The Fed said the nation’s unemployment rate will hit the central bank’s threshold for raising interest rates sometime in 2015. The Fed under Chairman Ben S. Bernanke will continue buying $85 billion of bond per month, known as quantitative easing, or QE, as it seeks to reduce the unemployment rate that hasn’t fallen below 7 percent since November 2008. The euro strengthened from a four-month low against the dollar as Cyprus sought alternatives to the European Union plan to help the nation avoid a banking collapse.
“I don’t see anything in the statement that would talk about any difference for QE,” said Dan Dorrow, the head of research at Faros Trading LLC in Stamford, Connecticut, said in a telephone interview. “We’ll get the nuances for that in the press conference.”
The dollar fell 0.6 percent to $1.2958 as of 2:04 p.m. in New York. It strengthened 0.4 percent to 95.52 yen.
The dollar reached $1.3587 per euro on Jan. 30, the weakest since November 2011, after the previous central bank meeting when policy makers said would continue bond purchases and retained the federal-funds-rate target of zero to 0.25 percent, where it has held since December 2008.

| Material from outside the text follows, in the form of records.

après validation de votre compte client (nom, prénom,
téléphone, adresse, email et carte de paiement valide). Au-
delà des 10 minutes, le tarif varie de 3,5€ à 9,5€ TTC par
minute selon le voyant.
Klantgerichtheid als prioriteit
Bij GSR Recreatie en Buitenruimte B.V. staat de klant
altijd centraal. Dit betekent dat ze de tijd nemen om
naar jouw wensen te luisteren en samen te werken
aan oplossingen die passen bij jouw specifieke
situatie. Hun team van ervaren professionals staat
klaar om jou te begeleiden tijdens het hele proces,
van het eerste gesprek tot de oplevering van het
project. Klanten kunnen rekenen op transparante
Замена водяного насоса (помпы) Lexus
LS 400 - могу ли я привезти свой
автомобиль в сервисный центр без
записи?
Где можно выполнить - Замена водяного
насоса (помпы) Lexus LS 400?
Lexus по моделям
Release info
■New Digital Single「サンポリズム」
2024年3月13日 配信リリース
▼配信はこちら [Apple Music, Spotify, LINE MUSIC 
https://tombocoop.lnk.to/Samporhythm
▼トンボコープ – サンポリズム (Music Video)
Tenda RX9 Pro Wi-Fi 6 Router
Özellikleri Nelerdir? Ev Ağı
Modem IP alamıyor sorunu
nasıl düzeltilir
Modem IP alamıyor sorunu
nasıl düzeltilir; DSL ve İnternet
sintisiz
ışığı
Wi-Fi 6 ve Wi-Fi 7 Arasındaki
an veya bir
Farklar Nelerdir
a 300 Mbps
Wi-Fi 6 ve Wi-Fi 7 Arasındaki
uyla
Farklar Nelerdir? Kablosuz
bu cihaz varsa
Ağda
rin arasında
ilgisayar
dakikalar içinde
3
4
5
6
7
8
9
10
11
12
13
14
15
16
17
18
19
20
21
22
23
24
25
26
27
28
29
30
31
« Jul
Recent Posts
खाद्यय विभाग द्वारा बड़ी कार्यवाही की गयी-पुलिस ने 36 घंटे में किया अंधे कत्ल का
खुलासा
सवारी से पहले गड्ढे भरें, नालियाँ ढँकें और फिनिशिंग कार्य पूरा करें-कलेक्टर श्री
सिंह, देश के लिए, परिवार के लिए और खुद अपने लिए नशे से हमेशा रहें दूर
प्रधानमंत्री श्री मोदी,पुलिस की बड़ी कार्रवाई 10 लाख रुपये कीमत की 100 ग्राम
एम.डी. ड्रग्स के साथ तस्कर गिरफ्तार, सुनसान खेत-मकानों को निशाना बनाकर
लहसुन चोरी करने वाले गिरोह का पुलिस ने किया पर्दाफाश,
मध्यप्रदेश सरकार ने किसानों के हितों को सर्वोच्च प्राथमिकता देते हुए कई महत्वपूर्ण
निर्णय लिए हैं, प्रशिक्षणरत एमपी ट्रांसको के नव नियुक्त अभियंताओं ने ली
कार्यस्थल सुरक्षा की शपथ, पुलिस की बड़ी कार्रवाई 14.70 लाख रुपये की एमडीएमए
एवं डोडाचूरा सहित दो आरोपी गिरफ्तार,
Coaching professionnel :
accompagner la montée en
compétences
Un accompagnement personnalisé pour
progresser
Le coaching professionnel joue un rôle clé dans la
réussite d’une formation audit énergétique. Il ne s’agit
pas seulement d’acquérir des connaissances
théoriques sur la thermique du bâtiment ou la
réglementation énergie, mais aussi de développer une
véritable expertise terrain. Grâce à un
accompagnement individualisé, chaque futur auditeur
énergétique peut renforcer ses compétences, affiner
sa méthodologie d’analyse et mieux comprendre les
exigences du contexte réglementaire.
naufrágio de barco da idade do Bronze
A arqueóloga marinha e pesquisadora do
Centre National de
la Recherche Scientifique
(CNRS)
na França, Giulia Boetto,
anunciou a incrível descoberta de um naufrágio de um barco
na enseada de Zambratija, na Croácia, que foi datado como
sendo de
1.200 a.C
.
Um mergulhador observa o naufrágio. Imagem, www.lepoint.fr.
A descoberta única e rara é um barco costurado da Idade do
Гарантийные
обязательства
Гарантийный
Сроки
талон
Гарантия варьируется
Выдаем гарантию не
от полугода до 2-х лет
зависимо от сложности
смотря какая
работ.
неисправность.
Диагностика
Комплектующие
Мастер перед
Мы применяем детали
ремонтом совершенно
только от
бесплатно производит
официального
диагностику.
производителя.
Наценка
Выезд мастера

Bernanke, starting today, will cut the time between the release of post-meeting statements by the Federal Open Market Committee and his news briefings, giving investors less opportunity to misperceive the Fed’s intent.
In recent presentations, he has pledged to sustain easing, defending monthly bond purchases during congressional testimony last month and warning that “premature removal of accommodation” may weaken the expansion. The Fed is targeting a reduction of the jobless rate to 6.5 percent while keeping inflation to 2.5 percent.
The U.S. economy is forecast to expand 1.9 percent this year, according to the median estimate of 93 economist surveyed by Bloomberg. That’s up from 1.8 percent according to the February survey.
Cyprus hasn’t reached any deal with Russian investors for the sale of Cyprus Popular Bank Plc, government spokesman Christos Stylianides said in a telephone interview in Nicosia today. A preliminary deal to sell the bank to Russian investors was reached, Kathimerini Cyprus reported earlier, without citing anyone.
The European Union stands ready to facilitate solutions on Cyprus, the group said today in a statement. Luxembourg Finance Minister Luc Frieden yesterday called for the 17 euro-area finance ministers to reconvene “as soon as possible” to put together a new package for the island nation.
“The ECB statement that they are going to provide more liquidity means there is some time for renegotiation for Cyprus, so that’s a positive,” said Lutz Karpowitz, a senior foreign-exchange strategist at Commerzbank AG in Frankfurt. “As long as there is still some room for further negotiations, the market is relatively relaxed. If there is more and more impression that there won’t be a solution, then there may be more weakness in the euro.”
The euro may weaken to $1.25, the lowest since August, if no solution for Cyprus is found, Karpowitz said.
Europe will find a resolution for Cyprus, said Laurence D. Fink, chief executive officer of BlackRock Inc., the world’s largest asset manager.
“It’s not a really major economic issue,” Fink said in a Bloomberg Television interview in Hong Kong. “It’s a $10 billion issue. It does remind us of the frailty of Europe. It does remind us that the European fix will be multiple years.”
China’s yuan rose to a 19-year high against the dollar after the central bank set the currency’s reference rate at the strongest level since Jan. 15 amid U.S. Treasury Secretary Jacob L. Lew’s visit to Beijing for talks.
The yuan appreciated to 6.2113, the strongest level since the government unified the official and market rates at the end of 1993. China limits the currency’s movement to 1 percent on either side of the daily fixing.